(Amazon Vine Copy)
Zeke Pappas is on a mission - to compile a list of what makes Americans unhappy. Which is perfect, because he works at the Great Midwestern Humanities Initiative. Aside from having a pretty sweet job Zeke plays father figure to his twin orphan nieces and roommate to his elderly mother. When his mother has a change of heart Zeke needs to find a wife before everything he knows is taken from him.
My American Unhappiness sounds interesting, right? What with interviews of the general population and a man interested in compiling a list of their woes? Only it's not. The actual Unhappiness Project takes up a pitifully small portion of the book. Everything else is Zeke Pappas being....Zeke.

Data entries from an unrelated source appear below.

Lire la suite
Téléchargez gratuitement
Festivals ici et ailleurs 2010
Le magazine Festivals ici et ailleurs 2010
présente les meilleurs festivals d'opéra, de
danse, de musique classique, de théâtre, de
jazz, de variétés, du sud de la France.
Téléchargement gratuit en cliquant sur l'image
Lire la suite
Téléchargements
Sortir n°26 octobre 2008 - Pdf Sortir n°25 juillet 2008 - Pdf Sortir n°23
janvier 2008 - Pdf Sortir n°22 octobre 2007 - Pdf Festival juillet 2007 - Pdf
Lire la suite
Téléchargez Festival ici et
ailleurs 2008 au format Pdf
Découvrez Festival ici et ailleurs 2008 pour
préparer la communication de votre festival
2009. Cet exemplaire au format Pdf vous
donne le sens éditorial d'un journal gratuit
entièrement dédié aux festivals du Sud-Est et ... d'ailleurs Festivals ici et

This is truly a case of an unlikable protagonist ruining what could be a good book. The problem is that Zeke doesn't understand his life. He thinks everything is perfect, that he'll find love one day and that his ability to predict strangers Starbucks orders is endearing. When his life starts to fall apart he thinks he takes it in stride, but in reality he is crying in his office (which he denies) and proposing to near strangers after a first date. Maybe if My American Unhappiness had been marketed as a man unknowingly coping with some form of mental illness Zeke would be easier to stomach, and truly I tried, but his outbursts and routines broke me down.
While I didn't love the majority of Unhappiness there were a few things that stood out as brilliant. The Unhappiness Project is really interesting. I almost wish the entire book was just interviews with people talking about what makes them unhappy. Really, anything from technology to lack of sleep makes the list. The other thing I love was how well the Midwest was represented by Bakopoulos. Having grown up in Michigan (in Livonia, the city Zeke visits at the end!) and going to school in Illinois I really connected with the Madison setting and the general feeling these often overlooked areas can create. Truthfully, I finished this book because I loved how distinct each place, Madison, Ann Arbor, Chicago, came across.
Definitely not my favorite read of the year, but I'd lay a majority of the blame on the blurb being woefully incorrect and Zeke being a irritating pansy.